Problem details. Extract the lines of the material from its first line up to and including the line containing "exploring further.". Reproduce each line verbatim.

(Stored records)

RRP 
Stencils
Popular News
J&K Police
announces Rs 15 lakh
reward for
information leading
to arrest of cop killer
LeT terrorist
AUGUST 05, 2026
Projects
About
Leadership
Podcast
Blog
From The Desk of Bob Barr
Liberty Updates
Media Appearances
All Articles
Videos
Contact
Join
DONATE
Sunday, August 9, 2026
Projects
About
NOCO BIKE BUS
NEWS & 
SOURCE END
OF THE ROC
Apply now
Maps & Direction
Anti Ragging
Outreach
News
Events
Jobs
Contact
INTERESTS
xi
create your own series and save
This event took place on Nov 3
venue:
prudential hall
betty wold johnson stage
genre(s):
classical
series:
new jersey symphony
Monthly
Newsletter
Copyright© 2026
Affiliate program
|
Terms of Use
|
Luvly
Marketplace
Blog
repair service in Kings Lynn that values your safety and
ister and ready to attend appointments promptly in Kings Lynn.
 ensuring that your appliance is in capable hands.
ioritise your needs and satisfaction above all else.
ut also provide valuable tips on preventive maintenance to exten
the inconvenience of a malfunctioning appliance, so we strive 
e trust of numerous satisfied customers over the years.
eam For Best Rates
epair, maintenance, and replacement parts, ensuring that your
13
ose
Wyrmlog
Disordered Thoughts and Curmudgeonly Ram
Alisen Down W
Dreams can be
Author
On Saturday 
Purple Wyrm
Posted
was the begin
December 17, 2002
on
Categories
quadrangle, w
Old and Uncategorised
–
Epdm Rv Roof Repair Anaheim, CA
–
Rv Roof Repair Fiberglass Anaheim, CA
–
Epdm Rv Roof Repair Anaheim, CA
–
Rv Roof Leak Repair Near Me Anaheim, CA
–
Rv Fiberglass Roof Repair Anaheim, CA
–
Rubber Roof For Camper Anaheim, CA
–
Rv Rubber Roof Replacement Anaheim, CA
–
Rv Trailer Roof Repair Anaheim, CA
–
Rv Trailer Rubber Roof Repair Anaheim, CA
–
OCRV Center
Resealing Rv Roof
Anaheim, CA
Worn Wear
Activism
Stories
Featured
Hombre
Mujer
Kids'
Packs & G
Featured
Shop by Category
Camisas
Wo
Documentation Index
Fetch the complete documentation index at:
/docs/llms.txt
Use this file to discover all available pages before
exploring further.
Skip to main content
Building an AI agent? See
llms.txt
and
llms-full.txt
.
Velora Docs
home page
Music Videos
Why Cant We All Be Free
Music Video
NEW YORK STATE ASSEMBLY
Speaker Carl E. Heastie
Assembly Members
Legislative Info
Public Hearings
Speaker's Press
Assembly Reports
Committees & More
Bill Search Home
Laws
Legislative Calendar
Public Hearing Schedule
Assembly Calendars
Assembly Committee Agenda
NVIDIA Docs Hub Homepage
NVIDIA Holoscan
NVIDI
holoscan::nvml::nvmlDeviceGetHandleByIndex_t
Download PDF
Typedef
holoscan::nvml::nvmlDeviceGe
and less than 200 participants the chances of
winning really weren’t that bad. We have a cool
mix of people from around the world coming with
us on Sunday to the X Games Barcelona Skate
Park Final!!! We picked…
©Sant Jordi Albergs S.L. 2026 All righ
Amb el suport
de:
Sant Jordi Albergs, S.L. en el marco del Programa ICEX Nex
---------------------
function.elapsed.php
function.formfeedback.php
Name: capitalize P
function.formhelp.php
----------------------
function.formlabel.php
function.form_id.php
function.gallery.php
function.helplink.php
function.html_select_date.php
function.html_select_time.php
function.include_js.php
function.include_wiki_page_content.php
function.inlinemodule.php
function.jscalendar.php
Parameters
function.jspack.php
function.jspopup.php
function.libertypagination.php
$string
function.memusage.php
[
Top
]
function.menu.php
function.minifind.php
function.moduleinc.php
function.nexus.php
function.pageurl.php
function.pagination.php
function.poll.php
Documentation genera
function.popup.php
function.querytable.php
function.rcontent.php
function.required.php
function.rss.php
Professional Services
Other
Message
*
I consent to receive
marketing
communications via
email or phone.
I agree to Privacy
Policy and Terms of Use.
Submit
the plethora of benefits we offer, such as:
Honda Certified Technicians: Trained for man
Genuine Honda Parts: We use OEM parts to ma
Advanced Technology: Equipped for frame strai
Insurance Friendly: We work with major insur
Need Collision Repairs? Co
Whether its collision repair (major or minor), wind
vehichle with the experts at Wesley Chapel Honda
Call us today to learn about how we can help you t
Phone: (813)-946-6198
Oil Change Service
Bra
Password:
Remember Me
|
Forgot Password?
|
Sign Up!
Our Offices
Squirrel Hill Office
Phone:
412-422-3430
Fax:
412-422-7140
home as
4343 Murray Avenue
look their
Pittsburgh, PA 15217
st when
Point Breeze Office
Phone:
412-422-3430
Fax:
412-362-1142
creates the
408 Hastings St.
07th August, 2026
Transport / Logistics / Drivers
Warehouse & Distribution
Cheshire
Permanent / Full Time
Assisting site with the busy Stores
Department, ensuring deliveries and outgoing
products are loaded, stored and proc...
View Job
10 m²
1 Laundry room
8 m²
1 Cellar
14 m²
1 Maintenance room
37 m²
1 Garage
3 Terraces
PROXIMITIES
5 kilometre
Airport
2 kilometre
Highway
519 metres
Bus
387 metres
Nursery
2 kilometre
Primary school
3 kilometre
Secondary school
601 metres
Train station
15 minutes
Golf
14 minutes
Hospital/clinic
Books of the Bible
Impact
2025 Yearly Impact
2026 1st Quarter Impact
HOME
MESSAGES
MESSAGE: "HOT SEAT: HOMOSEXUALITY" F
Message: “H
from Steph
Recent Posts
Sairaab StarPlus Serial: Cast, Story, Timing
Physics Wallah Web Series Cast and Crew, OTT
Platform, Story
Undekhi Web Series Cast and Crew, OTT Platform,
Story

Solution for this task.
RRP 
Stencils
Popular News
J&K Police
announces Rs 15 lakh
reward for
information leading
to arrest of cop killer
LeT terrorist
AUGUST 05, 2026
Projects
About
Leadership
Podcast
Blog
From The Desk of Bob Barr
Liberty Updates
Media Appearances
All Articles
Videos
Contact
Join
DONATE
Sunday, August 9, 2026
Projects
About
NOCO BIKE BUS
NEWS & 
SOURCE END
OF THE ROC
Apply now
Maps & Direction
Anti Ragging
Outreach
News
Events
Jobs
Contact
INTERESTS
xi
create your own series and save
This event took place on Nov 3
venue:
prudential hall
betty wold johnson stage
genre(s):
classical
series:
new jersey symphony
Monthly
Newsletter
Copyright© 2026
Affiliate program
|
Terms of Use
|
Luvly
Marketplace
Blog
repair service in Kings Lynn that values your safety and
ister and ready to attend appointments promptly in Kings Lynn.
 ensuring that your appliance is in capable hands.
ioritise your needs and satisfaction above all else.
ut also provide valuable tips on preventive maintenance to exten
the inconvenience of a malfunctioning appliance, so we strive 
e trust of numerous satisfied customers over the years.
eam For Best Rates
epair, maintenance, and replacement parts, ensuring that your
13
ose
Wyrmlog
Disordered Thoughts and Curmudgeonly Ram
Alisen Down W
Dreams can be
Author
On Saturday 
Purple Wyrm
Posted
was the begin
December 17, 2002
on
Categories
quadrangle, w
Old and Uncategorised
–
Epdm Rv Roof Repair Anaheim, CA
–
Rv Roof Repair Fiberglass Anaheim, CA
–
Epdm Rv Roof Repair Anaheim, CA
–
Rv Roof Leak Repair Near Me Anaheim, CA
–
Rv Fiberglass Roof Repair Anaheim, CA
–
Rubber Roof For Camper Anaheim, CA
–
Rv Rubber Roof Replacement Anaheim, CA
–
Rv Trailer Roof Repair Anaheim, CA
–
Rv Trailer Rubber Roof Repair Anaheim, CA
–
OCRV Center
Resealing Rv Roof
Anaheim, CA
Worn Wear
Activism
Stories
Featured
Hombre
Mujer
Kids'
Packs & G
Featured
Shop by Category
Camisas
Wo
Documentation Index
Fetch the complete documentation index at:
/docs/llms.txt
Use this file to discover all available pages before
exploring further.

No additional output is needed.